If you complete this audit and find more than two or three gaps, that's a signal that your IT environment needs more systematic attention than a checklist can provide.
FAQ
How long does an IT audit take for a small business?
For a business with 10–50 employees, a thorough internal IT audit typically takes one to two days if you have good documentation and access to all your systems. If documentation is incomplete, expect to spend more time tracking down license information, user accounts, and hardware details. A managed IT provider can compress this timeline significantly by pulling reports directly from your endpoint management and security tooling.
Do I need an IT audit if I already have a managed IT provider?
Even businesses with managed IT providers benefit from periodic audits. A good provider will proactively surface these issues, but it's worth doing a structured review at least annually to confirm that assumptions about coverage haven't drifted. High-turnover environments, recent software changes, and new compliance requirements can all create gaps that day-to-day management misses.
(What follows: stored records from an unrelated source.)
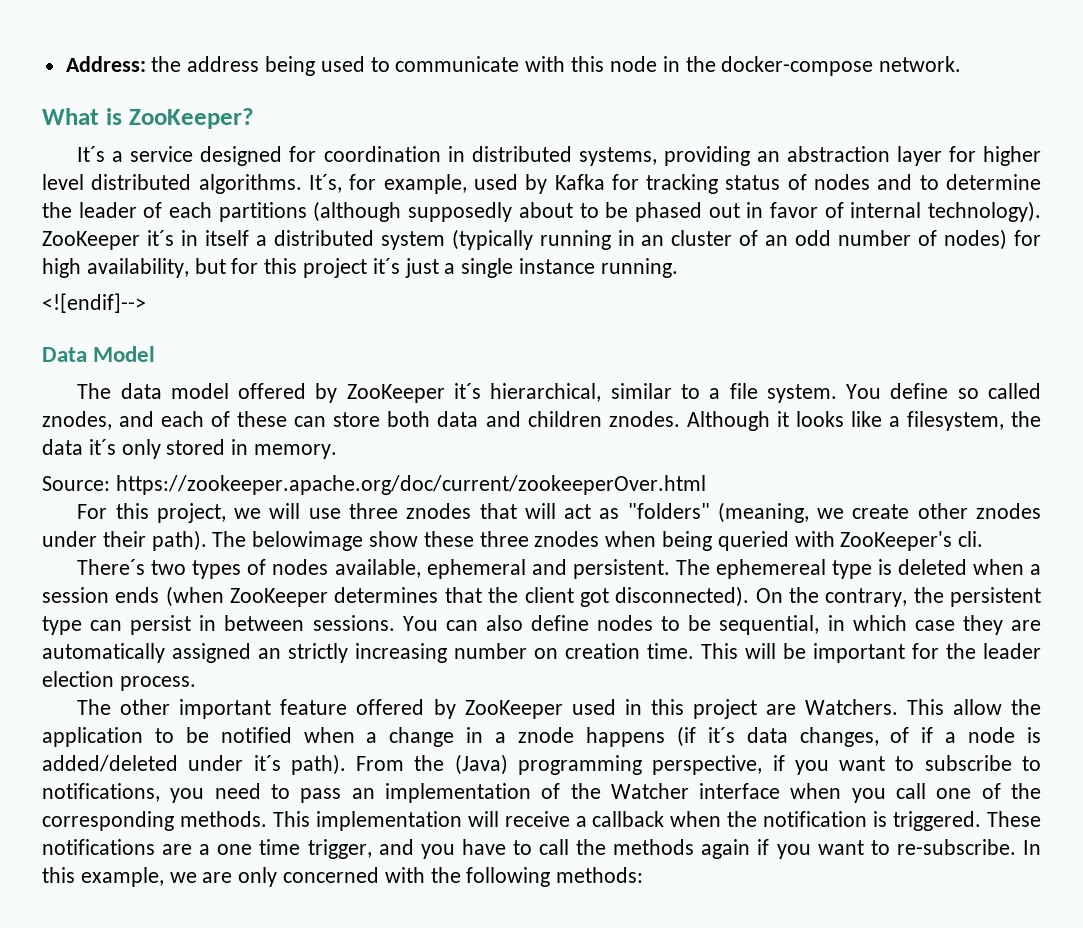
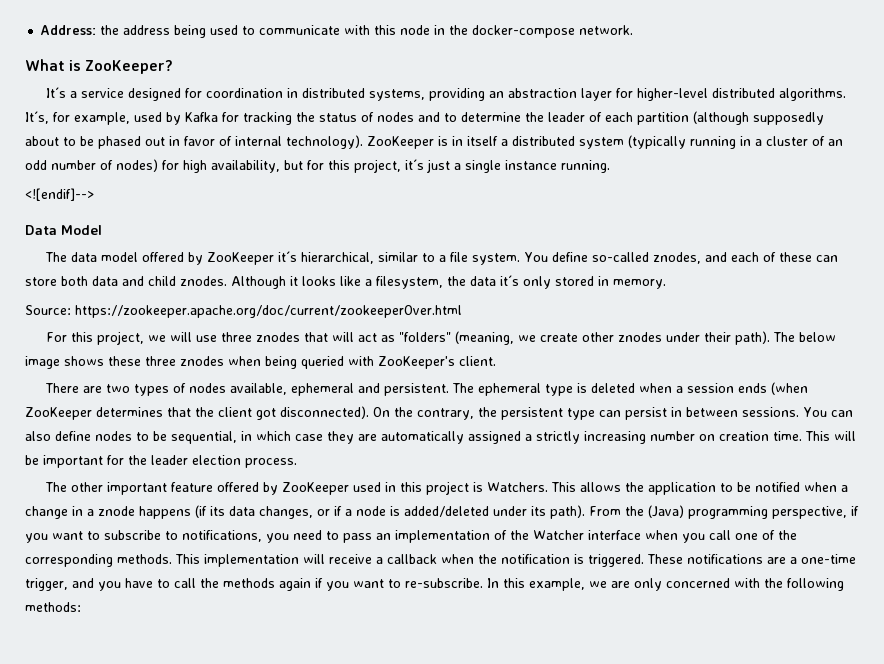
[983,146,1042,166] [42,174,84,190] higher level -> [637,88,709,101] higher-level
(719, 184) none -> [296,112,315,122] the
[218,202,307,222] partitions -> [637,112,689,125] partition
[146,230,174,246] it´s -> [438,136,448,146] is
[641,235,665,246] an -> [755,139,762,146] a
[303,258,368,278] project -> [354,159,401,173] project,
[957,383,1042,399] so called -> [592,252,650,262] so-called
[527,411,602,427] children -> [148,276,176,286] child
[252,531,419,551] belowimage show -> [799,332,837,342] [25,356,104,369] below image shows
[958,531,984,547] [77,559,146,575] cli. // There´s -> [459,356,496,366] [45,383,103,393] client. // There are
[715,559,826,579] ephemereal -> [478,383,542,396] ephemeral
[258,648,281,659] an -> [525,434,532,441] a
[765,704,796,715] are -> [473,482,484,492] is
[952,699,1002,715] allow -> [580,482,622,492] allows
[707,727,735,743] it´s -> [210,506,225,516] its
[890,727,910,743] of -> [317,509,330,516] or
[253,755,281,771] it´s -> [531,506,546,516] its
[217,839,301,855] one time -> [801,554,856,564] one-time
What's the difference between an IT audit and a cybersecurity assessment?
An IT audit is broader. It covers operational health, licensing, hardware lifecycle, access management, and general hygiene. A cybersecurity assessment focuses specifically on your security posture: vulnerabilities, attack surface, detection capabilities, and response readiness. Both are valuable, but they answer different questions. Many organizations benefit from doing a general IT audit annually and a dedicated security assessment every 12 to 18 months.